I don't see how an epigram, being a bolt from the blue, with no introduction or cue, ever gets itself writ.
      - William James

A crafty innkeeper at Ravenna lately cheated me. I asked him for wine and water; he sold me pure wine.
      - Martial (Marcus Valerius Martialis)

All your female friends are either old or ugly; nay, more ugly than old women usually are. These you lead about in your train, and drag with you to feasts, porticos and theaters. Thus, Fabulla, you seem handsome, thus you seem young.
      - Martial (Marcus Valerius Martialis)

Do you ask what sort of a maid I desire or dislike, Flaccus? I dislike one too easy and one too coy. The just mean, which lies between the two extremes, is what I approve; I like neither that which tortures nor that which cloys.
      - Martial (Marcus Valerius Martialis)

Do you ask why I am unwilling to marry a rich wife? It is because I am unwilling to be taken to husband by my wife. The mistress of the house should be subordinate to her husband, for in no other way, Priscus, will the wife and husband be on an equality.
      - Martial (Marcus Valerius Martialis)

Fannius, as he was fleeing from the enemy, put himself to death. Is not this, I ask, madness--to die, for fear of dying?
      - Martial (Marcus Valerius Martialis)

He misses what is meant by epigram
  Who thinks it only frivolous flim-flam.
      - Martial (Marcus Valerius Martialis)

I commend you, Postumus, for kissing me with only half your lip; you may, however, if you please, withhold even the half of this half. Are you inclined to grant me a boon still greater, and even inexpressible? Keep this whole half entirely to yourself, Postumus.
      - Martial (Marcus Valerius Martialis)

I have not a farthing in the house; one thing only remains for me to do, Regulus, and that is to sell the presents which I have received from you; are you inclined to buy them?
      - Martial (Marcus Valerius Martialis)

If I remember right, Aelia, you had four teeth; a cough displaced two, another two more. You can now cough without anxiety all the day long.

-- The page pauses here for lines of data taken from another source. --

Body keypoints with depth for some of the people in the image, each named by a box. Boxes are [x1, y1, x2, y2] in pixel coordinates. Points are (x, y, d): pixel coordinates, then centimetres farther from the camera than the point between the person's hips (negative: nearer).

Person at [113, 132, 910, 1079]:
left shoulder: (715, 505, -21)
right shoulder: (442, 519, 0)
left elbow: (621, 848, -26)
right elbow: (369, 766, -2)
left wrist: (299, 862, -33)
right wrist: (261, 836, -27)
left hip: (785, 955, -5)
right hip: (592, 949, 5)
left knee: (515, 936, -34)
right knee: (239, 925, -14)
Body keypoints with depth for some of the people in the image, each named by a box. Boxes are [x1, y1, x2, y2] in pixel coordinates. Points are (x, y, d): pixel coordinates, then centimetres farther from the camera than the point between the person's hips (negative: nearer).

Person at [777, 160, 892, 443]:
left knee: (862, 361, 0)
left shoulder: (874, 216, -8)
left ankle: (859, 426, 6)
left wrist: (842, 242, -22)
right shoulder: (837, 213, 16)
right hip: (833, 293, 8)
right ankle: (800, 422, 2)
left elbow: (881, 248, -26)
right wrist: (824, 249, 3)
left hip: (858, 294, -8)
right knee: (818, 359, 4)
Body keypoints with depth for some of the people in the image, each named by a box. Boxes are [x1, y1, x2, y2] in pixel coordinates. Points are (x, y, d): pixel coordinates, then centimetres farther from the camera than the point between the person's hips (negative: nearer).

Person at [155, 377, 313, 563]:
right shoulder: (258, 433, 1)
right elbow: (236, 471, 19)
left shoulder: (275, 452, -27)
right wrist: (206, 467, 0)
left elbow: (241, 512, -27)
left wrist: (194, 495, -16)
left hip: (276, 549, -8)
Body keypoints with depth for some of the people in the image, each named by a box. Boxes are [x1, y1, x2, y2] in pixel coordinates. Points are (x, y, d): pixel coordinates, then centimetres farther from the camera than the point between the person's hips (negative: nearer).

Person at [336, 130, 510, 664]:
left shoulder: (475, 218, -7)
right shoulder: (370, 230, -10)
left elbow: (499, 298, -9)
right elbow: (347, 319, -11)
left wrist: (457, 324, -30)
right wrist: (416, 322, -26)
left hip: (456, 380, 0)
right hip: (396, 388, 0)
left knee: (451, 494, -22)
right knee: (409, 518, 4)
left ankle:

A third cough can find nothing to do in your mouth.
      - Martial (Marcus Valerius Martialis)

No amount of misfortune will satisfy the man who is not satisfied
  with reading a hundred epigrams.
      - Martial (Marcus Valerius Martialis)

You see those fish before you, a beautiful example of the sculpture of Phidias; give them water, and they will swim.
      - Martial (Marcus Valerius Martialis)

You utter all sorts of falsehoods, Pontilianus; I assent to them. You recite bad verses; I praise them. You sing; I do the same. You drink, Pontilianus; I drink also. You are rude; I pretend not to perceive it. You wish to play at chess; I allow myself to be beaten. There is one thing only which you do without me, and I hold my tongue on the subject. Yet you never make me the slightest present. "When I die," say you, "I shall remember you handsomely." I do not look for anything; but die.
      - Martial (Marcus Valerius Martialis)

You wonder that Marius' ear smells' unpleasantly. You are the cause of this, Nestor; you whisper into it.
      - Martial (Marcus Valerius Martialis)

You complain, Velox, that the epigrams which I write are long. You yourself write nothing; your attempts are shorter.
      - Martial (Marcus Valerius Martialis),
        Epigrams (bk. I, ep. 110)

Report says that you, Fidentinus, recite my compositions in public as if they were your own. If you allow them to be called mine, I will send you my verses gratis; if you wish them to be called yours, pray buy them, that they may be mine no longer.
      - Martial (Marcus Valerius Martialis),
        Epigrams (bk. I, ep. 29)

The book which you are reading aloud is mine, Fidentinus; but, while you read it so badly, it begins to be yours.
      - Martial (Marcus Valerius Martialis),
        Epigrams (bk. I, ep. 38)

You are pretty,--we know it; and young,--it is true; and rich,-- who can deny it? But when you praise yourself extravagantly, Fabulla, you appear neither rich, nor pretty, nor young.